- What you need to do
Gather each line in the listing below that contains the string "lens".
*** Dataset excerpt ***
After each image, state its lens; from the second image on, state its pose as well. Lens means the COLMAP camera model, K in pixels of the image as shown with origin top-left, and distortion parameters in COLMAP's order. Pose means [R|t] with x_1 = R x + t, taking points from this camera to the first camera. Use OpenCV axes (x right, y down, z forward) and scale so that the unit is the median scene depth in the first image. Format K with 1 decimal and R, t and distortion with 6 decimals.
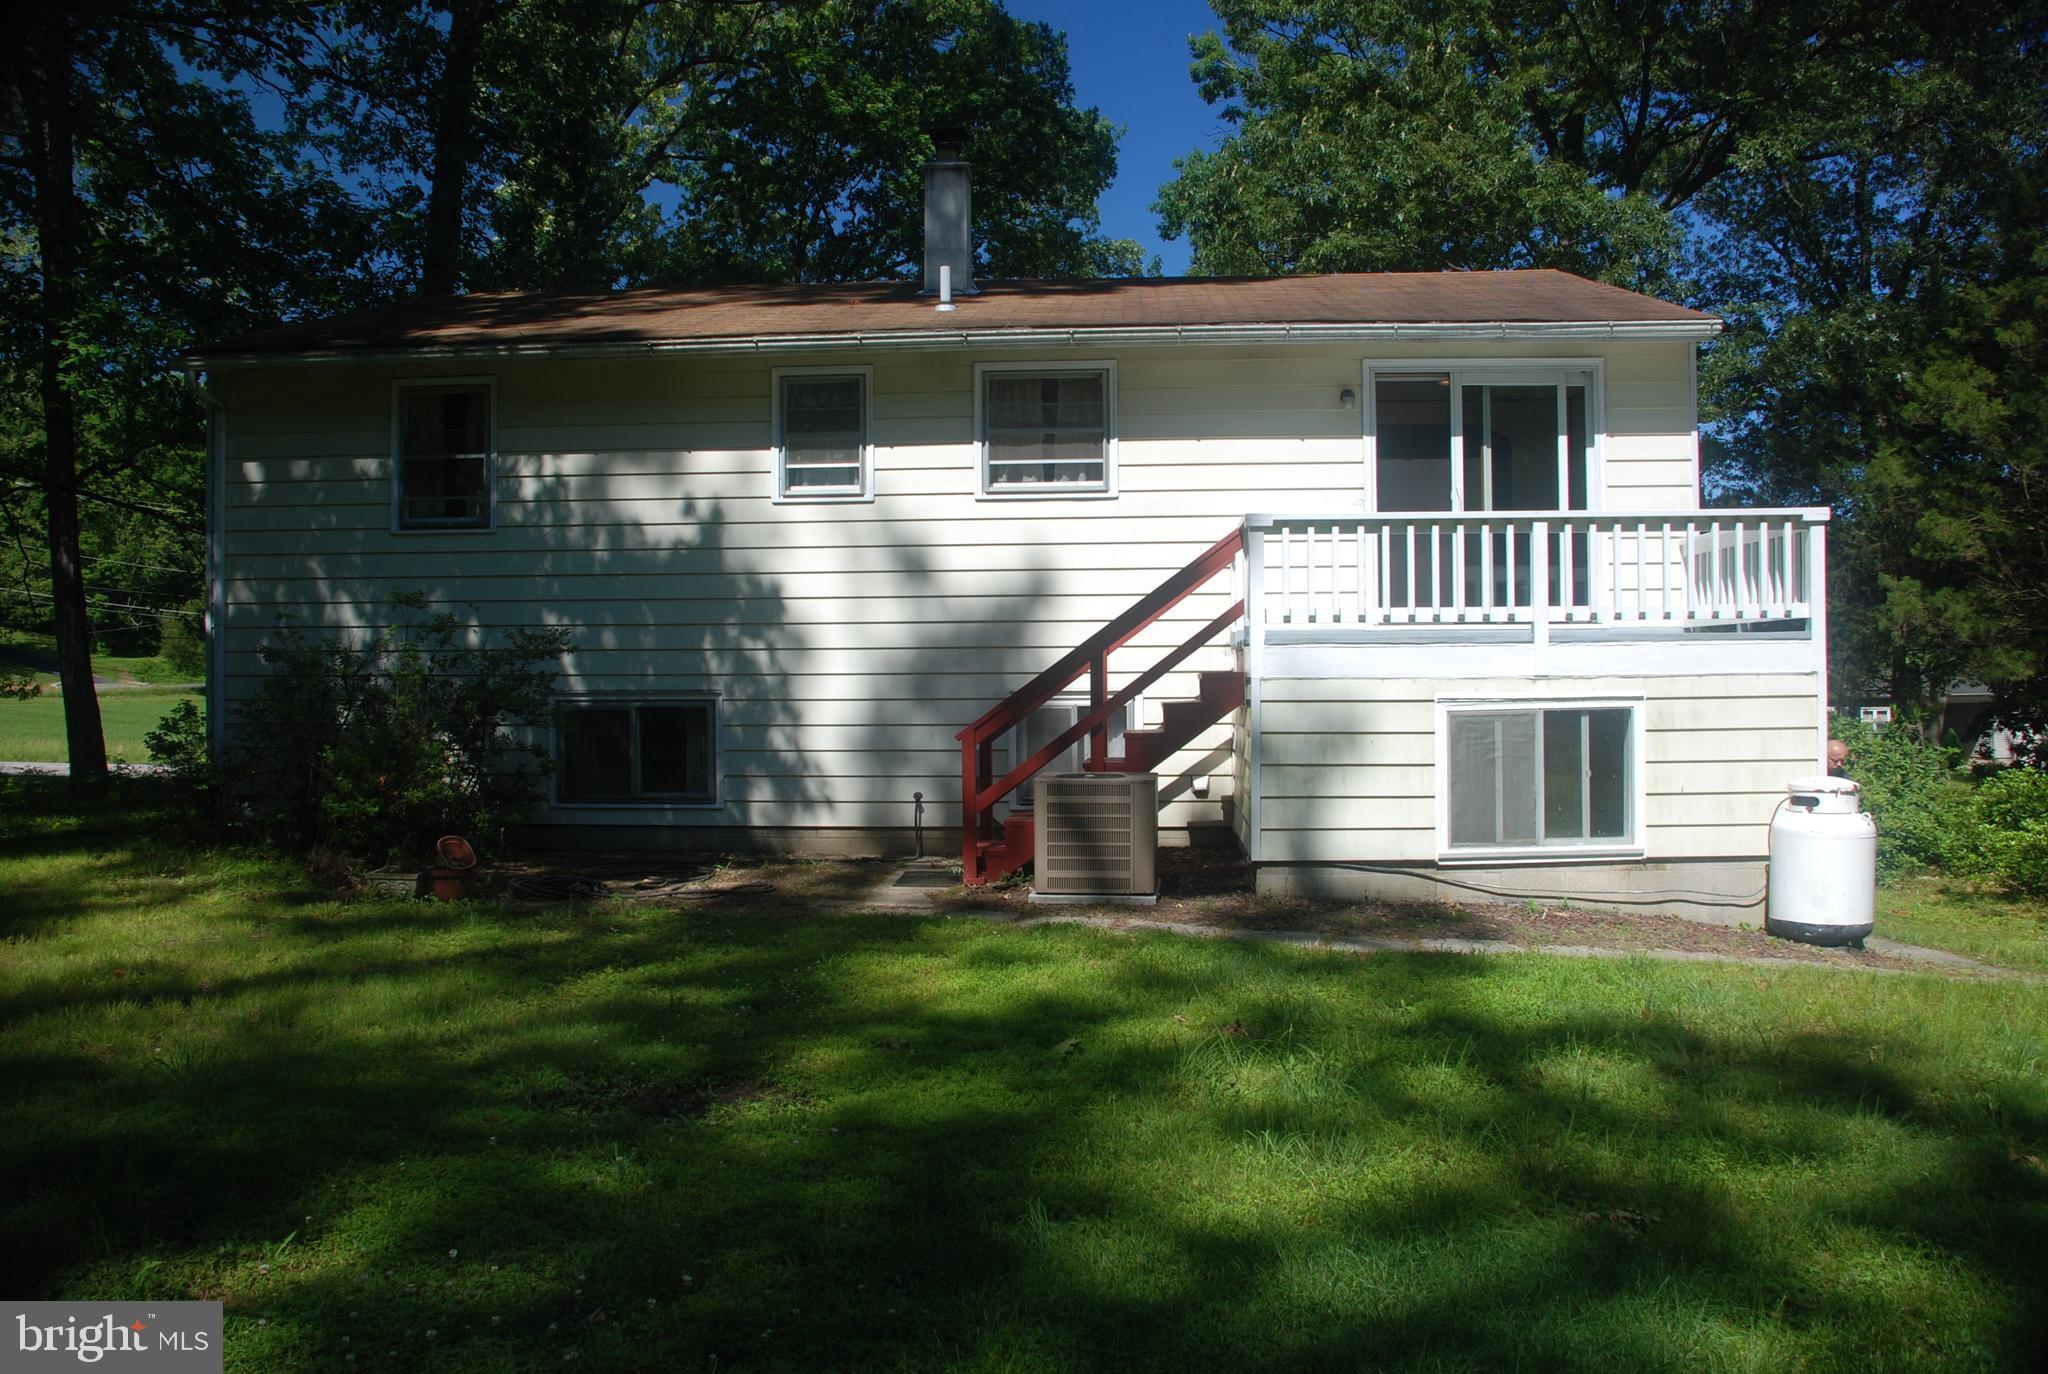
lens RADIAL K [[1602.0, 0, 1030.1], [0, 1602.0, 671.1], [0, 0, 1]] dist [-0.140561, 0.091836]
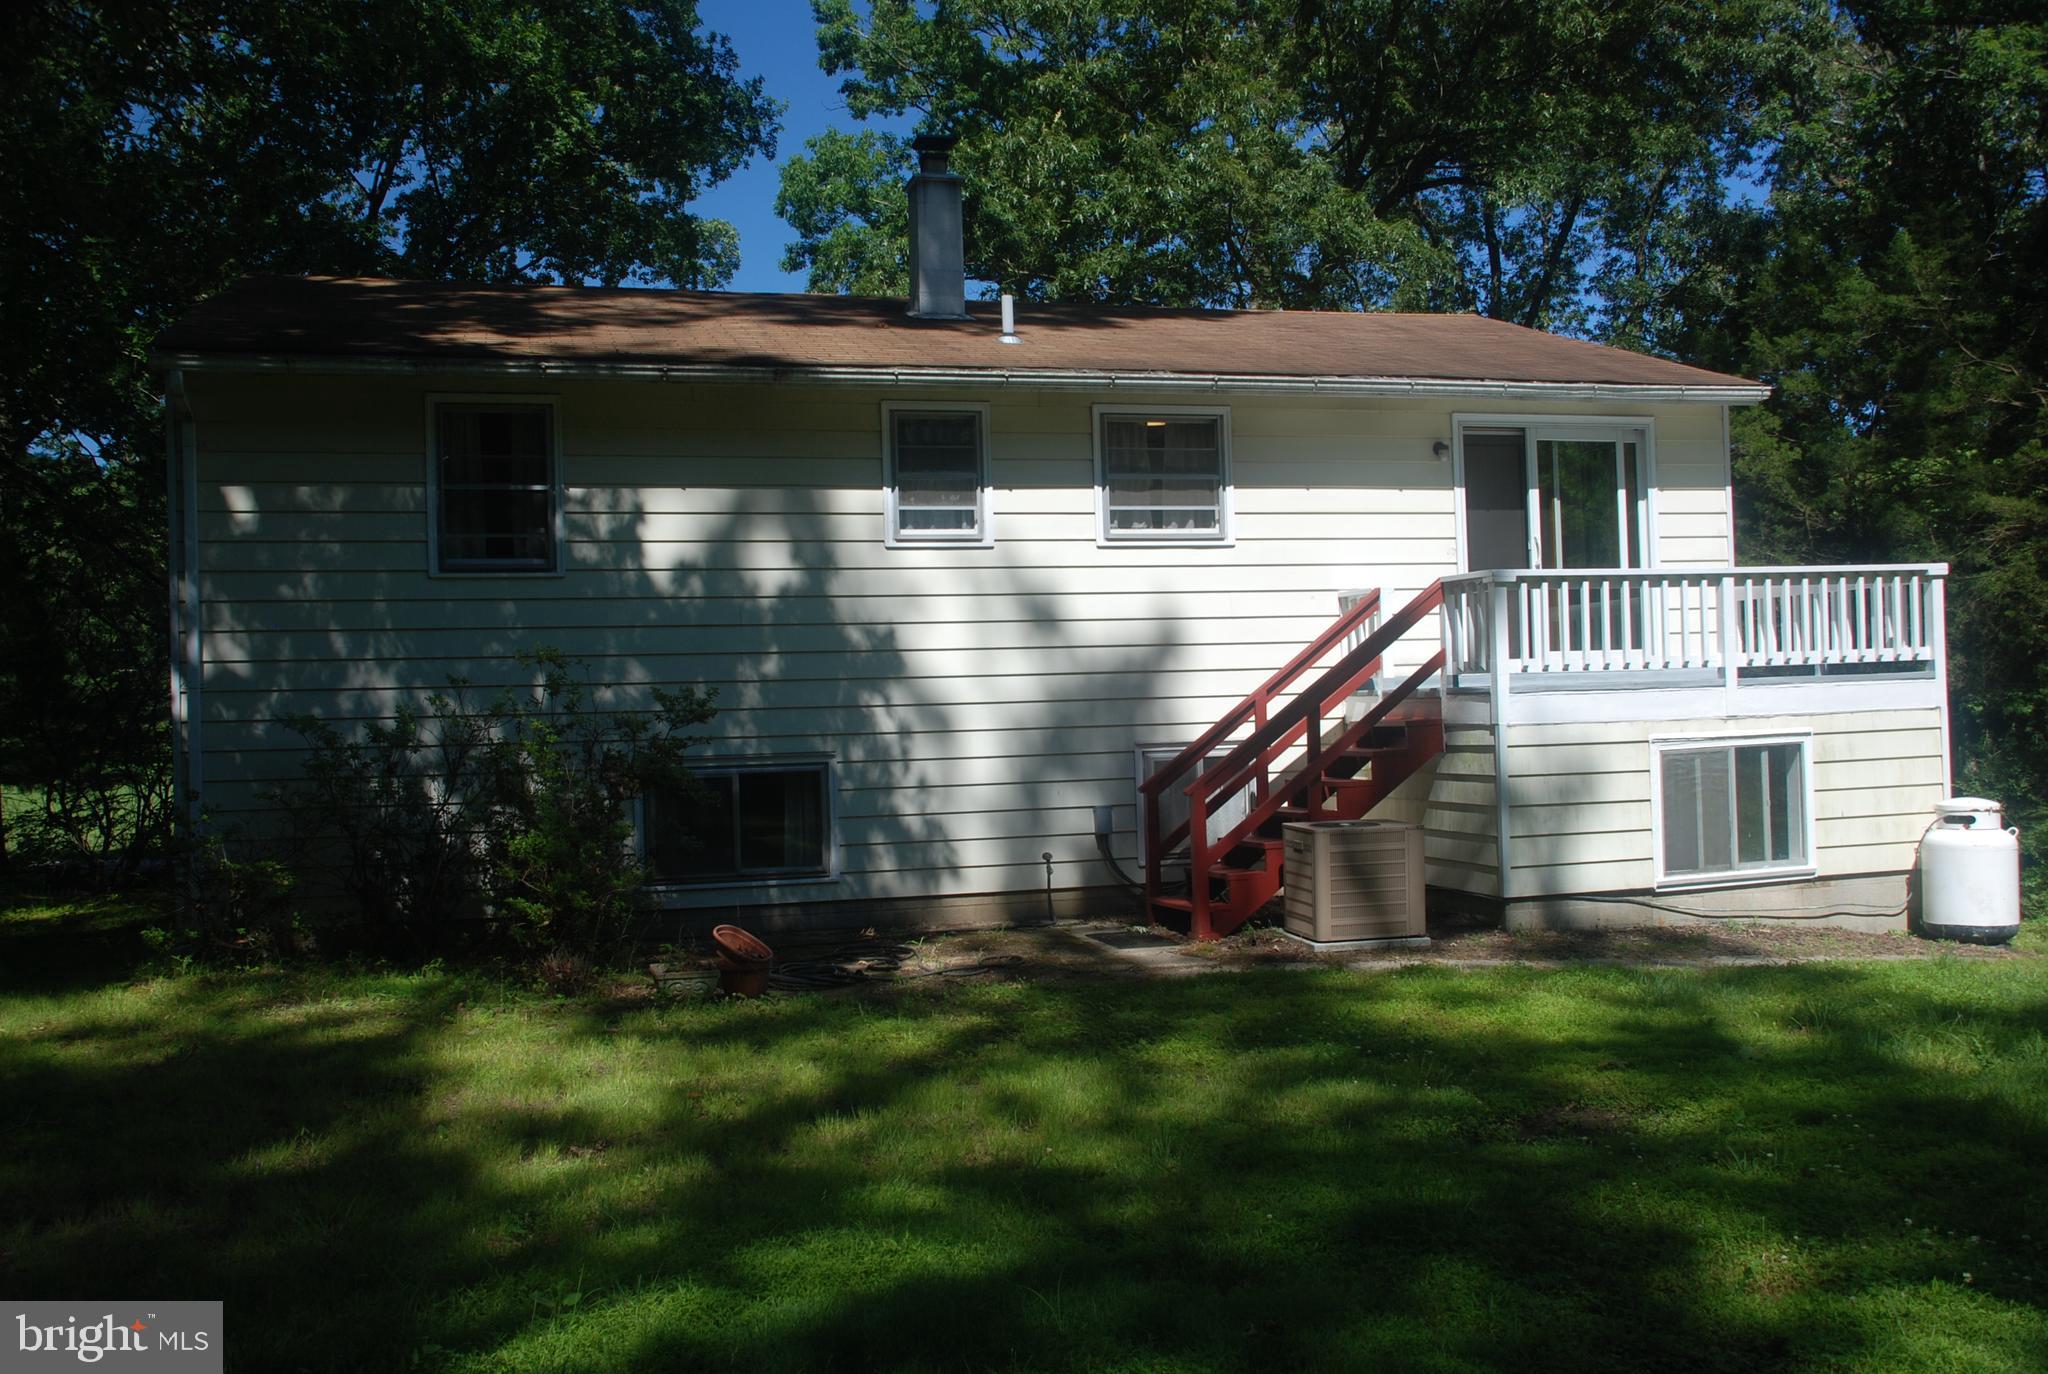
lens RADIAL K [[1864.2, 0, 1023.5], [0, 1864.2, 680.6], [0, 0, 1]] dist [-0.035564, 0.000000]
pose [[0.942294, -0.016202, 0.334395, -0.461753], [0.022057, 0.999663, -0.013720, -0.011891], [-0.334060, 0.020304, 0.942333, -0.044764]]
*** End of Dataset excerpt ***
- Answer
After each image, state its lens; from the second image on, state its pose as well. Lens means the COLMAP camera model, K in pixels of the image as shown with origin top-left, and distortion parameters in COLMAP's order. Pose means [R|t] with x_1 = R x + t, taking points from this camera to the first camera. Use OpenCV axes (x right, y down, z forward) and scale so that the unit is the median scene depth in the first image. Format K with 1 decimal and R, t and distortion with 6 decimals.
lens RADIAL K [[1602.0, 0, 1030.1], [0, 1602.0, 671.1], [0, 0, 1]] dist [-0.140561, 0.091836]
lens RADIAL K [[1864.2, 0, 1023.5], [0, 1864.2, 680.6], [0, 0, 1]] dist [-0.035564, 0.000000]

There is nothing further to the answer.